Ahora bien, la inclusión de estos derechos de carácter económico, social y cultural
estuvo lejos de ser una inclusión pacífica. Como hemos señalado, estos derechos eran
los que priorizaban los países socialistas, mientras que los occidentales eran reacios a su
reconocimiento. Su inclusión, tras superar escollos importantes, permitió plasmar en la
Declaración un equilibrio entre éstos y los civiles y políticos, lo que supone uno de sus
principales logros.
Tal y como expresara uno de sus principales impulsores, René Cassin (1951:278 y ss.),
cuatro columnas de igual importancia sostienen el pórtico de la Declaración Universal:
la primera columna está formada por los derechos y libertades de orden personal (art. 3
a 11); la segunda, por los derechos del individuo en relación con los grupos de los que
forma parte (art. 12 a 17); la tercera viene constituida por los derechos políticos (art. 18
a 21), mientras que la última se refiere a los derechos económicos, sociales y culturales
(art. 22 a 27). Sobre estas cuatro columnas se sitúa un frontispicio, los artículos 28 a 30,
que señalan los vínculos entre el individuo y la sociedad de la que forma parte.
Una disposición fundamental de la Declaración es el artículo 28, que establece que
“toda persona tiene derecho a que se establezca un orden social e internacional en el que
los derechos y libertades proclamados en esta Declaración se hagan plenamente
efectivos”. Es decir, los derechos humanos van a depender en muchas ocasiones del
orden social que prevalezca en un determinado Estado así como de la estructuración del
orden internacional. Para muchos, este artículo 28 es el germen de lo que en los años 70
se denominó el Enfoque Estructural de los Derechos Humanos.

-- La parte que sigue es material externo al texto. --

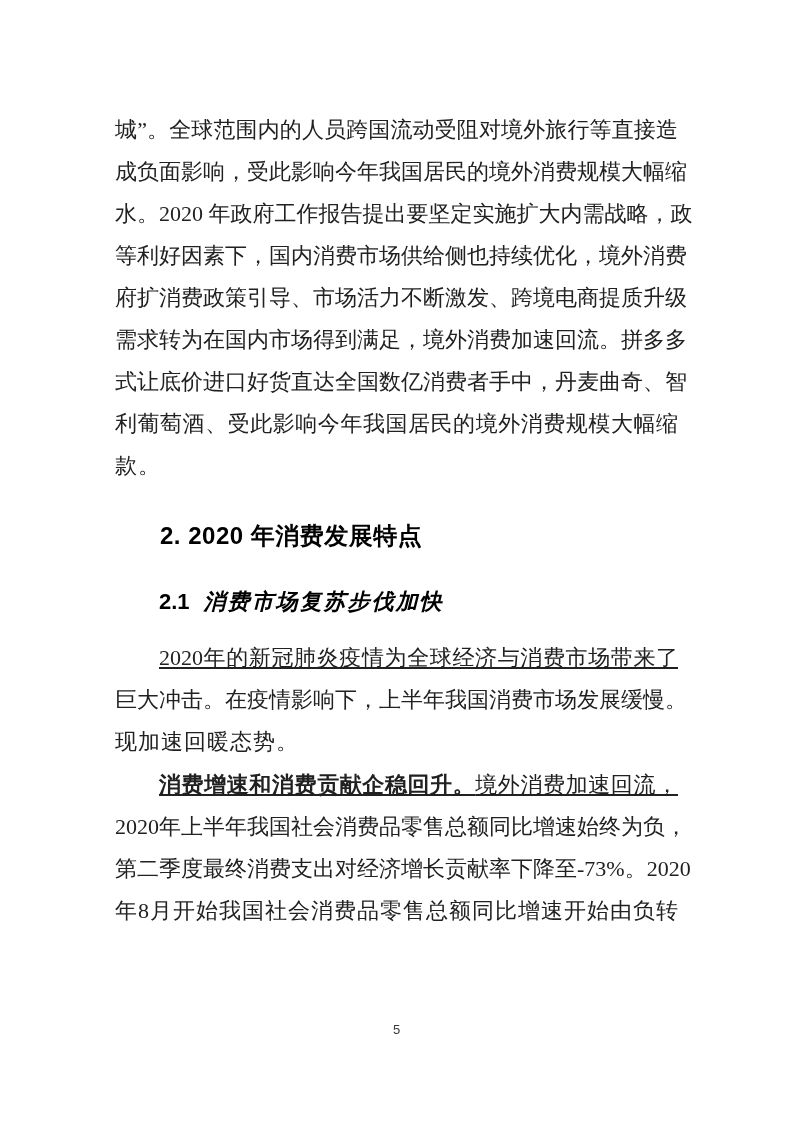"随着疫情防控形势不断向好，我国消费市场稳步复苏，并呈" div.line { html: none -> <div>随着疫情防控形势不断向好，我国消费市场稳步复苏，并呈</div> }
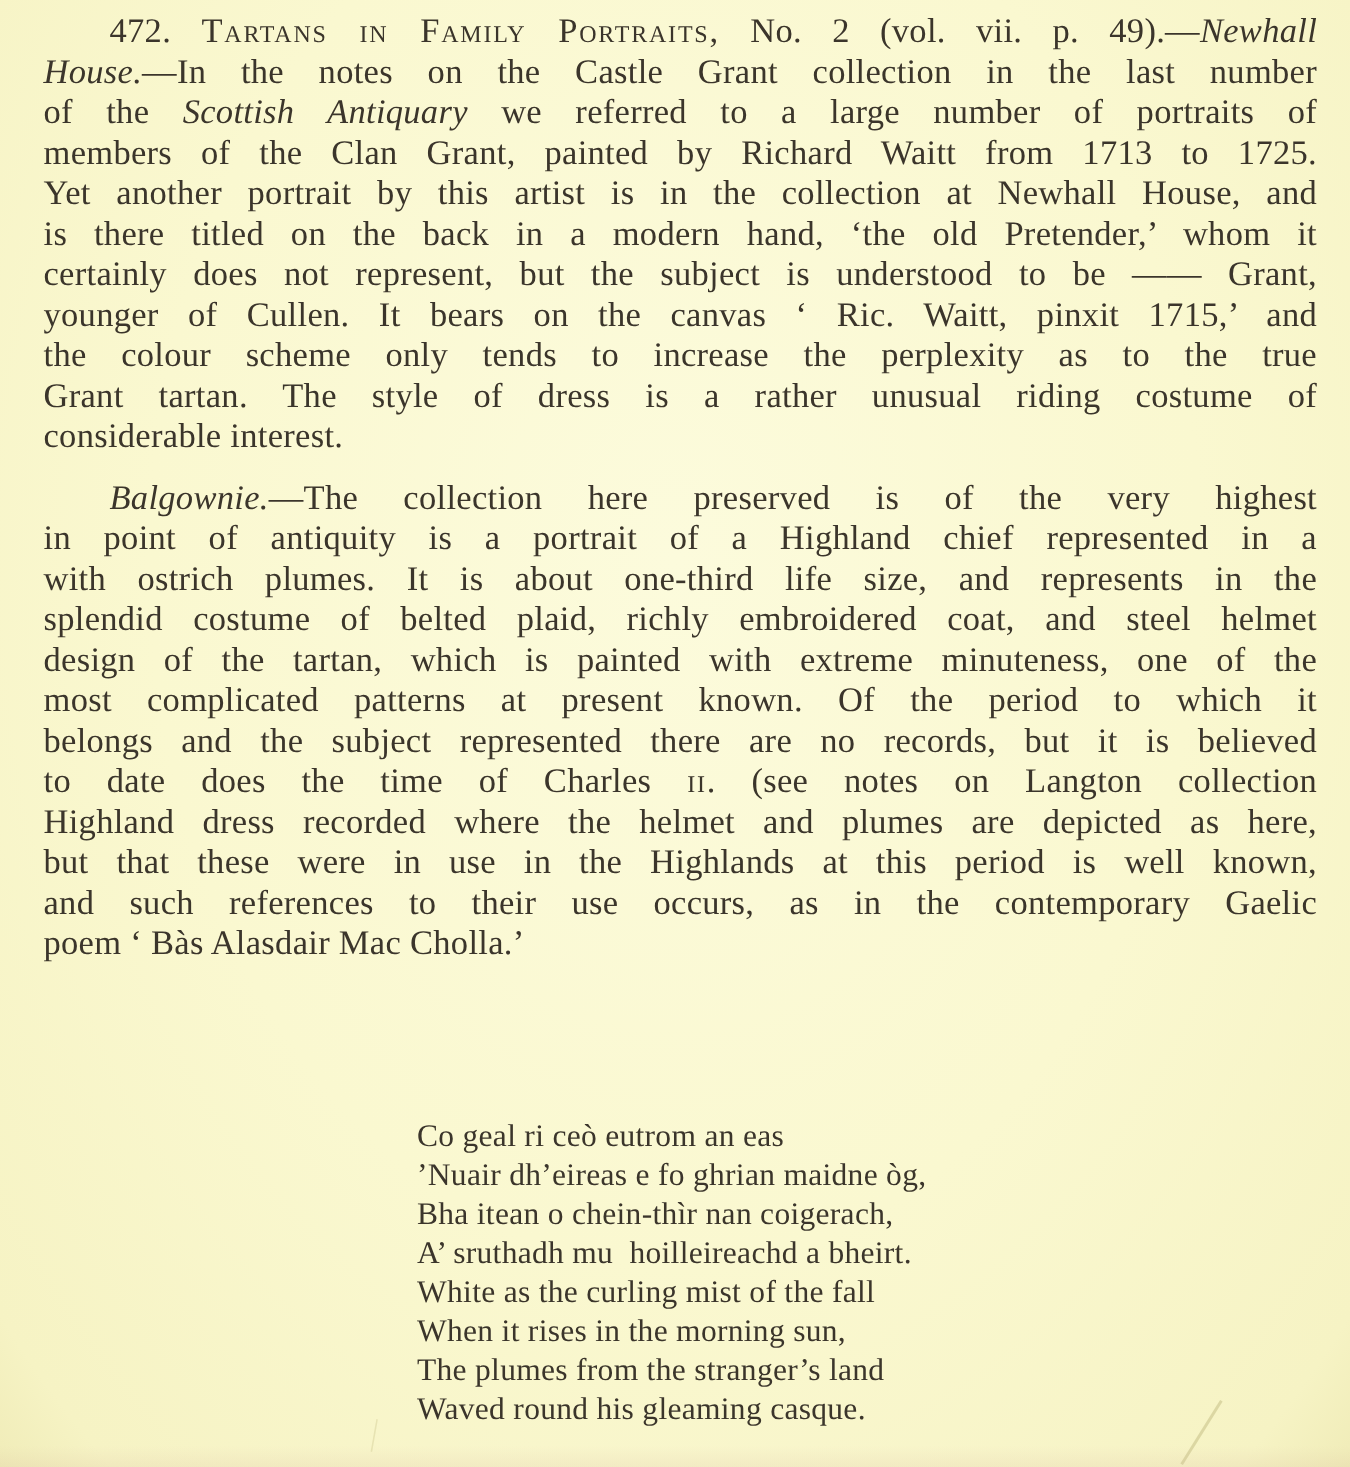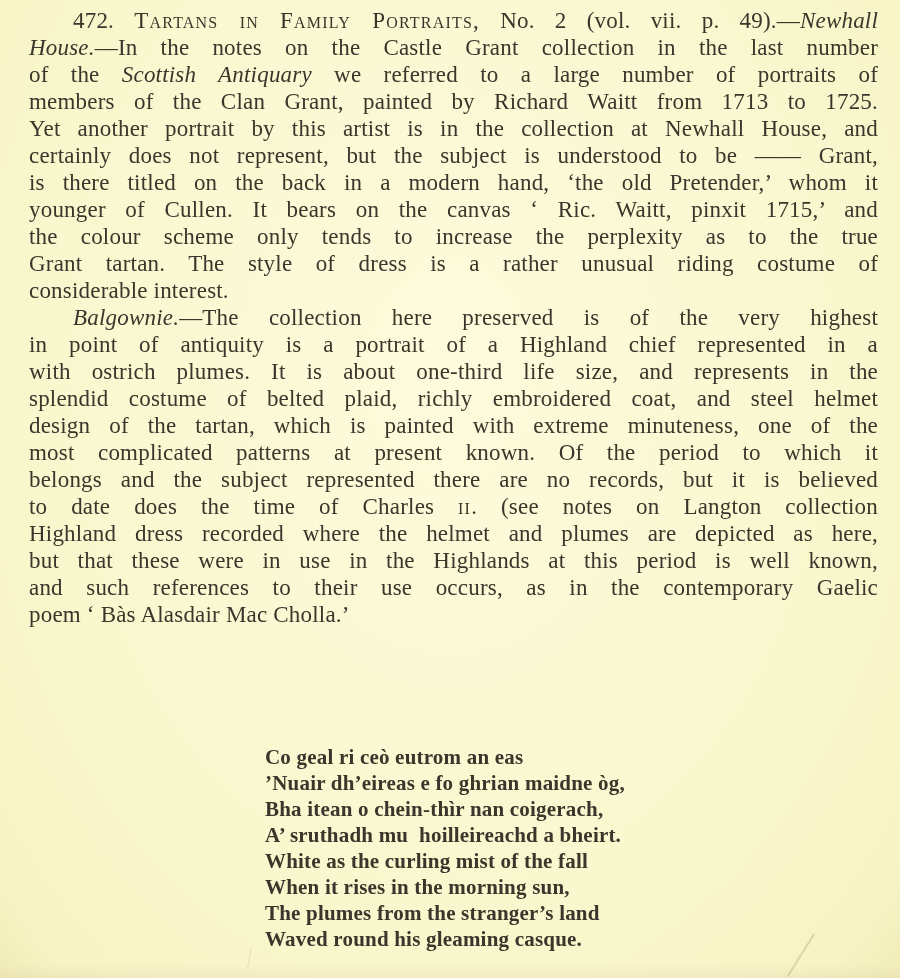"certainly does not represent, but" div.line { order: before "is there titled on the" -> after "is there titled on the" }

Este Enfoque
Estructural ponía el acento en la importancia que tiene tanto la estructura interna como
la estructura internacional para el adecuado disfrute de los derechos humanos. Muchas
veces son las estructuras políticas, sociales, económicas, culturales, etc., tanto
nacionales como internacionales, las que se esconden detrás de gravísimas violaciones
de los derechos humanos. En última instancia, el artículo 28 pretende subrayar, en
opinión de Cassese (1991:49), que los derechos humanos reconocidos en la Declaración
Universal “sólo podrán llevarse a la práctica si se instaura una estructura social que
permita el desarrollo de los países y si el contexto internacional general facilita el
despegue económico de los países pobres o una mayor redistribución de la riqueza en
los países desarrollados”. El pleno disfrute de los derechos humanos es inviable para
quienes sufren el subdesarrollo y la miseria.
Este derecho a un determinado orden social e internacional ha sido criticado por muchos
autores, que lo han calificado como una disposición utópica. Otros, sin embargo,
subrayan el valor teórico y práctico que una referencia supuestamente utópica como ésa
puede tener para la evolución socioeconómica, política y jurídica de la humanidad
(Gros, 1988:349-350). Prueba de ello es que dicho artículo 28 está en el origen de los
derechos humanos de la tercera generación. En concreto, el derecho al desarrollo hunde
sus raíces en este enfoque estructural de los derechos humanos (Gómez Isa, 1999).
Como podemos comprobar, la Declaración Universal de Derechos Humanos supuso en
su época un auténtico revulsivo para la protección internacional de los derechos
humanos, siendo un hito histórico en el camino hacia el reconocimiento de la libertad y
dignidad de las personas. Sobre ella se ha construido todo el armazón de los derechos
humanos, si bien siguen sin haberse desarrollado todas las potencialidades de su texto.